We can thank our lucky stars the Rooneys took a chance on an unknown quantity when replacing Bill Cowher. Tomlin hasn’t been perfect, and he hasn’t always had the best of luck in terms of the timing and severity of the injuries to the team, but perhaps this season it will all prove to be worth the wait. It’s been quite a ride, anyhow!

One comment

  • Rebecca, excellent analysis (as ALWAYS). There’s one point of yours I want to expand upon. You observed:

    I suspect there are those who will argue it would have been less painful in the long run to tank, gut the team, and start almost from scratch, but given the preciousness of a franchise quarterback and the ticking clock on the one we have, who can blame Tomlin and the Steelers brain trust for attempting to adjust and rebuild and still keep open the possibility of a playoff run each year? Not I.

    ____________
    Over the last two years, this view has been quite popular in Steelers Nation. A credentialed journalist with a major publication, someone whom I rexpect, once made the same point to me in private during the 0-4 start in 2013.

    I don’t remember how many times during the 2014 season and then again following the playoff loss, I had the example of Andrew Luck and the Colts rapid-rags-to-riches turn around.

    I get it. The Colts pulled it off, or so it seems. But people forget how incredibly lucky the Colts were with Andrew Luck (no pun intended.)

    Replacing a franchise quarterback with another franchise quarterback is akin to pulling off the Jerry Seinfeld “Roomate switch.” Its possible, but incredibly difficult.

    The 49ers did it with Joe Montana and Steve Young, but that was only possible because there was no salary cap and no free agency to allow Young to depart elsewhere in the late 80’s when his greatness was apparent.

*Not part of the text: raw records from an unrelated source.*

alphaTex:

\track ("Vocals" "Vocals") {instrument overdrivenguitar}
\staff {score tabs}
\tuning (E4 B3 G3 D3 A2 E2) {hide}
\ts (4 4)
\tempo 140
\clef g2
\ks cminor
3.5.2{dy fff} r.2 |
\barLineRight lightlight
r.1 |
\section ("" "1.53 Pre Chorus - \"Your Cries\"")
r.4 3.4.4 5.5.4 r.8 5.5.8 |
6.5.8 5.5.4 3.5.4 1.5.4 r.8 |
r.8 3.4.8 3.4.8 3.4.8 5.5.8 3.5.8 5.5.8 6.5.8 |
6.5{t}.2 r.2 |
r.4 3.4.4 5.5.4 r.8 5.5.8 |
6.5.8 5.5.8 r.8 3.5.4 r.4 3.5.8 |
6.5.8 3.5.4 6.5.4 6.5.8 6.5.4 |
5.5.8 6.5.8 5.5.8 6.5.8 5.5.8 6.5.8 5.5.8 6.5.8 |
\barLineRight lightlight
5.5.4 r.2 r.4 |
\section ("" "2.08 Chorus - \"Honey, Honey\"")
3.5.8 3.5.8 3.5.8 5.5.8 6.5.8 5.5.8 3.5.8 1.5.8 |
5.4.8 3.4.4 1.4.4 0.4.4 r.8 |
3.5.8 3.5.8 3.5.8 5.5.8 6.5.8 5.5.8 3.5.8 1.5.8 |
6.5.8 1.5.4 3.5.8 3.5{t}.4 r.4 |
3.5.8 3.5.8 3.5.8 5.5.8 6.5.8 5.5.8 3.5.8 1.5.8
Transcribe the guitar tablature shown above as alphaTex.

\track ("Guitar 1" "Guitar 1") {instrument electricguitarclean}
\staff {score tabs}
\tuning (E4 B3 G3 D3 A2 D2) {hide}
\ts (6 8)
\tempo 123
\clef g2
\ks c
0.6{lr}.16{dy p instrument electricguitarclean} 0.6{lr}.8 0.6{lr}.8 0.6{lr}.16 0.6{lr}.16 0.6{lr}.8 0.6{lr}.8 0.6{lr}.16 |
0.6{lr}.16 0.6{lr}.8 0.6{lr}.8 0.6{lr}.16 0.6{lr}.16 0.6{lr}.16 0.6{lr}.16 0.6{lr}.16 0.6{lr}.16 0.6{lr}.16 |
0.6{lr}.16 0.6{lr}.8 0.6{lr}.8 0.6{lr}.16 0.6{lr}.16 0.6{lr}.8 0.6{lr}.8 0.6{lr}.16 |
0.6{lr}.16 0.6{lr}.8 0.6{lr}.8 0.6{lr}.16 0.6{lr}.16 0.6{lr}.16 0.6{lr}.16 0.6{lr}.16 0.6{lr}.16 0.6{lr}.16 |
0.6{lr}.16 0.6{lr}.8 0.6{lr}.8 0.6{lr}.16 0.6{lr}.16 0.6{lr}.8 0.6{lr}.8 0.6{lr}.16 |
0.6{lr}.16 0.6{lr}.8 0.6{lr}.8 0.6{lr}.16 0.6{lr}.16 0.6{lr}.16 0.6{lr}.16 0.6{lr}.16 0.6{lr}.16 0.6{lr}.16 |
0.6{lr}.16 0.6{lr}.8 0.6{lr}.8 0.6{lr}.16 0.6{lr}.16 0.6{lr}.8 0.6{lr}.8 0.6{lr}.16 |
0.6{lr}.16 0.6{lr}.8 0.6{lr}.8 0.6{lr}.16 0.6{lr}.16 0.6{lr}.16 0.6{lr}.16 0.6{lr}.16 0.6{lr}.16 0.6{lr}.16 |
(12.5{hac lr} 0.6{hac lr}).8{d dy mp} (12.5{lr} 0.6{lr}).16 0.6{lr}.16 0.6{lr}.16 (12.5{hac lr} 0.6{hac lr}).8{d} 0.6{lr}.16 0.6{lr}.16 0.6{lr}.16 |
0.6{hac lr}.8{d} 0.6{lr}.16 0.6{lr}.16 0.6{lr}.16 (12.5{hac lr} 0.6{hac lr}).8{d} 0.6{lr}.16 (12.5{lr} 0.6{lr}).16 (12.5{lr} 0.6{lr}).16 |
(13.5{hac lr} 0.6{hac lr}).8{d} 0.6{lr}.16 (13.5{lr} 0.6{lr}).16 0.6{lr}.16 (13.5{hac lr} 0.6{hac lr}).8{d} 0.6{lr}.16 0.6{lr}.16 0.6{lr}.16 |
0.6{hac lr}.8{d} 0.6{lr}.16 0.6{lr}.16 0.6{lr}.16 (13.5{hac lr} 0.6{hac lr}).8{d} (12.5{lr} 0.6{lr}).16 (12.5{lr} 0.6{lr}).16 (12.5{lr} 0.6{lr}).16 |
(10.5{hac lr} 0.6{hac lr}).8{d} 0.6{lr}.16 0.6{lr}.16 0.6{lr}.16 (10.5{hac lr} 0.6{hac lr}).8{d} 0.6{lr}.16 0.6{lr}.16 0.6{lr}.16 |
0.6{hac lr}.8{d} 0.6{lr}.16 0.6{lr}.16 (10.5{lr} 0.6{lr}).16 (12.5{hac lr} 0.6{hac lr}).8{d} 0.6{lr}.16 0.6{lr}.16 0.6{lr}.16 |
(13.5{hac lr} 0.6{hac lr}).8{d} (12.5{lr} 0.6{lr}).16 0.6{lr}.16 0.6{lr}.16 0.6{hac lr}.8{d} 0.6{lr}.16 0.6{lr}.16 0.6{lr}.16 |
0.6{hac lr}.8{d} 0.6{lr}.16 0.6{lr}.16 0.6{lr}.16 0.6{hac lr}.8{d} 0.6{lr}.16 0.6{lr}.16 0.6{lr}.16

    The Packers did it with Favre and Rogers — good for them. And now the Colts have done with Manning and Luck….

    …How many more examples are out there in NFL history?

    Perhaps a few.

    But the Cowboys are waiting for their next Aikman. The Dolphins for their next Marino. The Broncos waited how long between Elway and Manning?

    I’ve had separate conversations with two Cowboys fans this season, both of whom have said, “Now we need to lose out, to get a better draft pick.”

    Again, I GET IT. The logic’s plain. And you can even see that Colbert-Tomlin (and perhaps Colbert-Cowher) do seem to draft better after 8-8 and 9-7 seasons.

    But my stock response is to point to the Steelers 1968 campaign. Bill Austin went 2-11-1. A lot of people lambasted the franchise, saying “they don’t even know how to lose right.”

    The logic was that by winning a couple of games and tying another at mid season, Bill Austin had been dumb enough to cost the franchise the first pick in the draft, thereby preventing them from drafting O.J. Simpson….

    …Which it did.

    And as a consequence, Chuck Noll and Steelers Nation had to settle for Joe Greene.